Elity III RP, były przekonane, że teraz już nic nie zagrozi ich, władzy. Prezydent nie żyje, jego brat wyszydzany, a pogrążony w żałobie naród upadnie na duchu. Pomylili się i to jak. Pamiętam z jak wielkim trudem organizowałem pierwszą po latach manifestację patriotyczną w Bydgoszczy. Zewsząd słyszałem: to się nie uda; ludzie nie przyjdą; ośmieszymy się. 1 maja 2010r, w rocznice jednej z największych demonstracji stanu wojennego, na Msze Św. do bazyliki przyszło około 140 osób.
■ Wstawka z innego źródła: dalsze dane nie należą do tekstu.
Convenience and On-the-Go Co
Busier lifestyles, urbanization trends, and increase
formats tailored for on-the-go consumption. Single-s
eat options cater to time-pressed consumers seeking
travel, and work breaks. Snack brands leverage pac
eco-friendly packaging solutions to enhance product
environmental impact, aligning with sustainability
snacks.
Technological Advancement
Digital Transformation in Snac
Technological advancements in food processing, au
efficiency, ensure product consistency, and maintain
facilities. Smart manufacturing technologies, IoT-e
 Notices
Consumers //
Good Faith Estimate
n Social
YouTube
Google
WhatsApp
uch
Byli to głównie uczestnicy tej historycznej z 1984r. i kilkoro młodych ludzi. Po nabożeństwie słyszałem nie idźmy, jest nas zbyt mało. W końcu 127 zdecydowało się na udział w przemarszu. Kiedy się rozciągnęliśmy, pochód wyglądał całkiem przyzwoicie. W końcu została przełamana pewna granica niemożności. W czerwcu wizyta Państwa Joanny i Andrzeja Gwiazdy zgromadziła ponad 200 osób a październikowa miesięcznica 1500. Spotkań przybywa, już nie tylko znamienici goście, czy święta narodowe, ale także wykłady, panele dyskusyjne, czy pokazy filmów dokumentalnych gromadzą rzesze uczestników, które powoli z widzów przeobrażają się we współorganizatorów. Przez długi czas Bydgoski Klub Gazety Polskiej, osamotniony był w swoich poczynaniach, z biegiem czasu zaczęły pojawiać się inne formacje, tworzone głównie przez ludzi w sile wieku. Co trochę martwiło, wszak przyszłość należy do młodych. Historia uczy, że to oni najczęściej byli zarzewiem wszelkich zmian.
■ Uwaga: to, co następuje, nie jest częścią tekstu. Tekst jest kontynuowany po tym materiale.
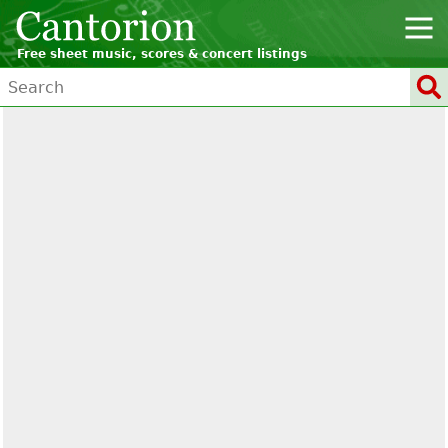
Free sheet music, scores & concert listings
Wreszcie 10 grudnia młodzi ludzie jednoczący się pod szyldem Narodowej Bydgoszczy zorganizowali marsz upamiętniający 30 rocznicę wprowadzenia stanu wojennego. Do udziału w nim zaprosili działaczy pierwszej Wielkiej Solidarności. Udało im się zgromadzić blisko 200 osób, niemal wszyscy dzierżyli w swych dłoniach biało czerwone sztandary. Podczas uroczystego przemarszu wznoszono z jednej strony okrzyki o charakterze historycznym, czyli dokładnie takie, jakie towarzyszyły mojemu pokoleniu podczas nielegalnych demonstracji doby stanu wojennego, z drugiej zaś jakże aktualne teraz: Wczoraj Moskwa dziś Bruksela; Stan wojenny rozliczymy. Co ważne mieli też odwagę wykrzyczeć słowa, które towarzyszą naszemu narodowi od zarania dziejów: Bóg Honor Ojczyzna. Inicjatorem akcji był student Edward Mollin.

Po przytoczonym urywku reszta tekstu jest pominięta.